This post is one in a series about stuff formally trained programmers know – the rest of the series can be found here.
This is the first in the data structure reviews and likely the simplest; the humble array. The first issue is the term Array - it term differs depending on who uses it but we will get to that a bit later.
Generally I think of an array like this:
An array is a container object that holds a fixed number of values of a single type. The length of an array is established when the array is created. After creation, its length is fixed. – Oracle Java Documentation
Seems simple enough. There are two limits placed on our container: single type & fixed length and both relate to how the array is handled in memory. When an array is created it looks at the type & length and uses that to calculate how much memory is needed to store all of that. For example if we had an array of 8 items we would get a block of memory allocated for the array like this:
In some systems arrays can just grow but allocating more memory at the end, these are called dynamic arrays. However many systems do not allow this because the way memory is handled is there might not be any space after the last item to grow into, thus the array length is fixed as there isn’t any memory allocated for that array instance.

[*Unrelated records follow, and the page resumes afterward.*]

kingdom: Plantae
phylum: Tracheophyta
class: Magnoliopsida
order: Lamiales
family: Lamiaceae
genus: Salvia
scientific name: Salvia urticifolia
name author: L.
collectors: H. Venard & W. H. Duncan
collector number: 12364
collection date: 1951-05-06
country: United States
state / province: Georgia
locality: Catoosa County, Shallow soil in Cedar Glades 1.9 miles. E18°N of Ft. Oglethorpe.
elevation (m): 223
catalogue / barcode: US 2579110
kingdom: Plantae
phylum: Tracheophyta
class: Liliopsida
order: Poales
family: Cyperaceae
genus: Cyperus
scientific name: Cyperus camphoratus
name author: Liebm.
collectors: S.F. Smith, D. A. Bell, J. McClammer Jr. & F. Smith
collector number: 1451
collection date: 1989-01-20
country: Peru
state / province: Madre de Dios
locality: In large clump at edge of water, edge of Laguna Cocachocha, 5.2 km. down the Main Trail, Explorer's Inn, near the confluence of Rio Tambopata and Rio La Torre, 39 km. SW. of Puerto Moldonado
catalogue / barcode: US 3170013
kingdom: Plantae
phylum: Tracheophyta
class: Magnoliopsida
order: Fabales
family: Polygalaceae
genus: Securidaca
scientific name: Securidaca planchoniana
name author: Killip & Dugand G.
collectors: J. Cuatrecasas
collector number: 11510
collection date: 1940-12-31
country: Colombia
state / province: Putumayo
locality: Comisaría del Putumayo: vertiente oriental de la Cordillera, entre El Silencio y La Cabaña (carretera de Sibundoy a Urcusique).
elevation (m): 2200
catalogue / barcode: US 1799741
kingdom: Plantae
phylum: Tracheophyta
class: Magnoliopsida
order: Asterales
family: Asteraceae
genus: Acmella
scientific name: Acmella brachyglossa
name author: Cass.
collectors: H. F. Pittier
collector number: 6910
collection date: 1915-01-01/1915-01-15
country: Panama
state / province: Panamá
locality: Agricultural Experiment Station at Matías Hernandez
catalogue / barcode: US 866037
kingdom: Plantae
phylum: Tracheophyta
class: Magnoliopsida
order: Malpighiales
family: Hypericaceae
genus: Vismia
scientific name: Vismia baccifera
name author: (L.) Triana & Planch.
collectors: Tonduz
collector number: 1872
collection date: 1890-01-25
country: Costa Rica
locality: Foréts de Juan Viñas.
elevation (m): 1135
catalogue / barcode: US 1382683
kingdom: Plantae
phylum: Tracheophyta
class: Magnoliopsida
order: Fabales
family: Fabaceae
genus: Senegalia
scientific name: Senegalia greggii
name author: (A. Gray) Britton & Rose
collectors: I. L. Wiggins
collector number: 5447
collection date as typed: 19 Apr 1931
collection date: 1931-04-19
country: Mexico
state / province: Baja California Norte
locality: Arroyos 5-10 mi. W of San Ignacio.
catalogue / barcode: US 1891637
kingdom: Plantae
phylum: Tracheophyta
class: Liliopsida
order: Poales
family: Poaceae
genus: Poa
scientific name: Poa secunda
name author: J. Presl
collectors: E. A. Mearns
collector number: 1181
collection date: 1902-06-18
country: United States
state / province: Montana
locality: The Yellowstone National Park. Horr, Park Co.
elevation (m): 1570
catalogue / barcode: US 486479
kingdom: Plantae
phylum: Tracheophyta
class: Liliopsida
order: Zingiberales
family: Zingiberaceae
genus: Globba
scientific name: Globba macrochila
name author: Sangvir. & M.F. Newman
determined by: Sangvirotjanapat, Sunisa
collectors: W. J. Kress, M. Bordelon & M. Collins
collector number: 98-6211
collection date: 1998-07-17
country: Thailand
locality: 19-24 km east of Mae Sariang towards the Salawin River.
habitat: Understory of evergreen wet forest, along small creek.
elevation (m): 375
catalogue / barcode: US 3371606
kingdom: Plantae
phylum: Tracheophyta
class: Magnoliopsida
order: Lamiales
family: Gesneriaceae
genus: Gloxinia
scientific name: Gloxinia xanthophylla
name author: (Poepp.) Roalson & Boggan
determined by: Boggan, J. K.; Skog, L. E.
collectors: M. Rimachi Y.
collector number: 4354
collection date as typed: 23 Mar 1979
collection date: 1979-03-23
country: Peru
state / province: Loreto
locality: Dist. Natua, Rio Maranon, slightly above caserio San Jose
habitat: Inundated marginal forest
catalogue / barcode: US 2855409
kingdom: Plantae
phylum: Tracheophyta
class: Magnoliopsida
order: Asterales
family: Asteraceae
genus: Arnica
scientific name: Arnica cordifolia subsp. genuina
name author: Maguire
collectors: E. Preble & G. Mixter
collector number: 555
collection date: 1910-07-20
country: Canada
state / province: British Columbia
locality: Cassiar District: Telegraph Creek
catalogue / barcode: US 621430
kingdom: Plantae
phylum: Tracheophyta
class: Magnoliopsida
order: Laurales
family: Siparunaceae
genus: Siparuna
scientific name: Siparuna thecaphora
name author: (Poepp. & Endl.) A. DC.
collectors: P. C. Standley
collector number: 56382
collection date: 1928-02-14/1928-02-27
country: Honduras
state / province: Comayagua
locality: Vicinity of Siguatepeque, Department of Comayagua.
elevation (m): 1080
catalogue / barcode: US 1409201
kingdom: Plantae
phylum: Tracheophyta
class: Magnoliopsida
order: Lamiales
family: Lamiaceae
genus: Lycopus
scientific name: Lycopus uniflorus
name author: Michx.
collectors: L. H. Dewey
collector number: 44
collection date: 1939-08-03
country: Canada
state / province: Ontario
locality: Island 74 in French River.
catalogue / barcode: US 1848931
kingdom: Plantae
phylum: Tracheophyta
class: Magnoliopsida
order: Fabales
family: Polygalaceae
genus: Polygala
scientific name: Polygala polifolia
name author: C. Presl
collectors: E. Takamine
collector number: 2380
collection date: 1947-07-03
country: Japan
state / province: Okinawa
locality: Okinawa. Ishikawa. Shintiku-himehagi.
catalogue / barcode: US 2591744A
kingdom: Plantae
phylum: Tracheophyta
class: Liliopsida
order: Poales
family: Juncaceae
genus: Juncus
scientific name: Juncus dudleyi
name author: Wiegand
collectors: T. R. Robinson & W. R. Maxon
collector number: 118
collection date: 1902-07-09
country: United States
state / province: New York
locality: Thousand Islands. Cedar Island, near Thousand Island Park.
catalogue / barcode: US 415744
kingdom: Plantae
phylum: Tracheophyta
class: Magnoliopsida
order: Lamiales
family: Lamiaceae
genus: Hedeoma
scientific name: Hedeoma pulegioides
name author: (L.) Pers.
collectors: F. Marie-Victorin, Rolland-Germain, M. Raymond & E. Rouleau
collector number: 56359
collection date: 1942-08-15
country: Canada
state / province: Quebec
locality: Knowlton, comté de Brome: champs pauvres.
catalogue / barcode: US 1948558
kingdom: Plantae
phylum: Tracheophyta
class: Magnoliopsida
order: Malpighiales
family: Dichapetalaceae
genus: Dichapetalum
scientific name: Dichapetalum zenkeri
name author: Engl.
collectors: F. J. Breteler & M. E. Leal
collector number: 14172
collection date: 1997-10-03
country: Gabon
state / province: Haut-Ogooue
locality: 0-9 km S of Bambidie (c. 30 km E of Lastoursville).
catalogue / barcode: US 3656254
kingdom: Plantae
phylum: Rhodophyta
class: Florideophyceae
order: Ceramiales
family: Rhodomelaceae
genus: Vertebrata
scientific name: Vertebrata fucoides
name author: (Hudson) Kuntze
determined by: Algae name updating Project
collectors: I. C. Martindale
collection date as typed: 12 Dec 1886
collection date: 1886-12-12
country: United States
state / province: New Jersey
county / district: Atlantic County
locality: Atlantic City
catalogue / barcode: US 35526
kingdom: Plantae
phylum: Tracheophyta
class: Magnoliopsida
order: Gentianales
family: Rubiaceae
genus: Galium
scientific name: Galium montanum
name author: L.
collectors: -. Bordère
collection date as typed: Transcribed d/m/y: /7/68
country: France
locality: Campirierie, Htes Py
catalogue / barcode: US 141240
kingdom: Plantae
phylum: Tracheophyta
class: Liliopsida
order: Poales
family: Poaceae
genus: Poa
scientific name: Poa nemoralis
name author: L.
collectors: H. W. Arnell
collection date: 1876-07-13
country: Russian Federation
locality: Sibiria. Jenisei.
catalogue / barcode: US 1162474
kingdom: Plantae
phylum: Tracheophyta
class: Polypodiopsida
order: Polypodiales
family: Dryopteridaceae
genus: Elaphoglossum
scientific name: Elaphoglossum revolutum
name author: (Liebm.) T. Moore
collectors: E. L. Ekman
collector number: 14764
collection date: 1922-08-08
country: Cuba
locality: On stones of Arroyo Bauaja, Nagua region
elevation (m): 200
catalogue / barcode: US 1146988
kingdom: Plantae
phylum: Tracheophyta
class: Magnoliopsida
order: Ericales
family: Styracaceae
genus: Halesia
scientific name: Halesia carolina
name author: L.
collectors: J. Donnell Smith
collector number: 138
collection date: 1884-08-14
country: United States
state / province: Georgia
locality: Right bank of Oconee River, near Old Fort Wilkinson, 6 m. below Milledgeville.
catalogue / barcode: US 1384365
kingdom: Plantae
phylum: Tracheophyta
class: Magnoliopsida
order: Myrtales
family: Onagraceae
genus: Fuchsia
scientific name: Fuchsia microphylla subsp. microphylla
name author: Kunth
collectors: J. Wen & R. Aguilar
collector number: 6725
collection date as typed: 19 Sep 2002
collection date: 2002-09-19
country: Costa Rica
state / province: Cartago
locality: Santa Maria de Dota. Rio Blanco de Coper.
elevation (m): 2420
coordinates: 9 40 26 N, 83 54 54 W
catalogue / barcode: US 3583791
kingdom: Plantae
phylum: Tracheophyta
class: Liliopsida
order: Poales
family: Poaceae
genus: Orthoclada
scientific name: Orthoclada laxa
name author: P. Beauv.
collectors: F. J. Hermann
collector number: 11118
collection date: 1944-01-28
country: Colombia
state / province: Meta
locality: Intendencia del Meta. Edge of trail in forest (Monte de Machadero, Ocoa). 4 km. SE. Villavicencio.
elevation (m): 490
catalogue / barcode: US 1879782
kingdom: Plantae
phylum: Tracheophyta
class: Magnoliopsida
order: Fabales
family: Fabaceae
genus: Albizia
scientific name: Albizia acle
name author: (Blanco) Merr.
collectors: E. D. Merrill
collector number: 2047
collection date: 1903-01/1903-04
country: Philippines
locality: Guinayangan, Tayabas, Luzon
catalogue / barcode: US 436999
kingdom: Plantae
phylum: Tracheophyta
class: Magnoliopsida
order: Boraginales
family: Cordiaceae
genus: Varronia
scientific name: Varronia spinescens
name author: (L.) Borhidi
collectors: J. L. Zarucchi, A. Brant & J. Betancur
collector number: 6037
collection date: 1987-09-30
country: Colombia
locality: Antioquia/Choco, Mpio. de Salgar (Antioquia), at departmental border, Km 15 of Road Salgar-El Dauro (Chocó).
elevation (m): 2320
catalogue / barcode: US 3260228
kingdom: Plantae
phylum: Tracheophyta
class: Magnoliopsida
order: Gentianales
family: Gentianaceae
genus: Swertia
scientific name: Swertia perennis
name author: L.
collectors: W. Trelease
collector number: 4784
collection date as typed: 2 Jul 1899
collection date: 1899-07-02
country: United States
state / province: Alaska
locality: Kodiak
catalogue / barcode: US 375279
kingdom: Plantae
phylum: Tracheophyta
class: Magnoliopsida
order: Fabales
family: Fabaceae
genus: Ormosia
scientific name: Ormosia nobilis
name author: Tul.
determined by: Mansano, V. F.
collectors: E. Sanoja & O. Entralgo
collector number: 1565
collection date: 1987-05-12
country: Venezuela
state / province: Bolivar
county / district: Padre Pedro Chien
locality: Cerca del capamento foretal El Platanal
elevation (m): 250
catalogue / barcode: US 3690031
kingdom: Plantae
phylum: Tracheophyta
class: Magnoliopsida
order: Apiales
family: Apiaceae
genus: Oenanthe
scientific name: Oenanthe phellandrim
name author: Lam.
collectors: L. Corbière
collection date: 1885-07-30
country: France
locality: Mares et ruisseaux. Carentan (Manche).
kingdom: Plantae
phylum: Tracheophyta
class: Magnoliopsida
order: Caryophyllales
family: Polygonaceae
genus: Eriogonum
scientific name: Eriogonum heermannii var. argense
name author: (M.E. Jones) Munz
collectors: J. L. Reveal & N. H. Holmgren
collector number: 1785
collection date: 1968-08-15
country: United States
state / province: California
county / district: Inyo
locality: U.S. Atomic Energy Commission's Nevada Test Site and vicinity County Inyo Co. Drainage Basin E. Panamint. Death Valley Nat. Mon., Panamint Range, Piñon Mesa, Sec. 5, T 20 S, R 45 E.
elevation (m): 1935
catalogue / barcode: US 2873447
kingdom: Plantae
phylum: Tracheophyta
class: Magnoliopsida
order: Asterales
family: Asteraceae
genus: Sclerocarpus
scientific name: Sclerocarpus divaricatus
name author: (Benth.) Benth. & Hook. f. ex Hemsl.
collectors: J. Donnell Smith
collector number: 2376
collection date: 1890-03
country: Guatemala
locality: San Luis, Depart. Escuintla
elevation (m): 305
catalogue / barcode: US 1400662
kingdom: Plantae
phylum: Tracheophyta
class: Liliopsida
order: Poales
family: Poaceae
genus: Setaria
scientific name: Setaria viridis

This has a major the advantage to read performance, since I can quickly calculate the where the item will be in memory – thus skipping having to read/navigate all other items. For example:
If my arrays values start at position 100 in memory and I want the 4th item in an int, it would be 4 (for the position) multiplied by 4 (for the int size) + 100 (for the start address) & boom value!
This makes every read an O(1) operation!
What happens when we can’t know the size of the items in the array, for example if we created an object which can hold anything?
In this scenario, when the array is created, rather than allocating memory based on length multiplied by type size, it allocates length multiplied by the size of a pointer and rather than storing the values themselves in the array memory, it stores pointers to other locations in memory where the value is.
Obviously this has a slightly worse performance than an array where we can have the values in it – but it is slight. Below is some output from BenchmarkDotNet comparing sequential reads of an int vs. object (code here) and it is close:
Method | Median | StdDev |
--------------------------- |----------- |---------- |
IntArraySequentialReads | 52.2905 us | 4.9374 us |
ObjectArraySequentialReads | 58.3718 us | 5.4106 us |
Basically these all have a key and a value associated to them and you can lookup the value by using the key. Implementation details differ though from platform to platform.
Associative arrays do take up more memory than a traditional array (good example here of PHP where it was 18 times larger).
Multi-dimensional arrays also differ platform to platform. The Java version of it is an array of arrays, which achieves the same goal is basically implemented the same as as object was described above. In C# these are known as jagged arrays.
C# and other languages have proper multi-dimensional arrays which work differently – they actually take all the dimensions, multiply them together and use that for the length of an array. The dimensions just give different offsets.
Jagged arrays do have one benefit over a multi-dimensional array, since each internal array is independent, they can be different sizes where a multi-dimensional array all the dimensions must be the same size.
C# – List<T>
If you are working in C#, you might be asking yourself what List<T> is and how it relates to Array since it can grow forever! List<T> is just an array with initial size of 4! When you call .Add to add a 5th item, it then does the following:
- Create second array of where the length is double the current array
- Copy all items from first array to second array
- Use second array now
This is SUPER expensive and also why there is an optional constructor where you can override the initial size which helps a lot. Once again using BenchmarkDotNet you can see that it makes a nice difference (code):
Method | Median | StdDev |
------------------------ |------------ |----------- |
DefaultConstructorUsed | 701.7312 us | 38.5573 us |
ConstructorWithSizeUsed | 548.5436 us | 13.1122 us |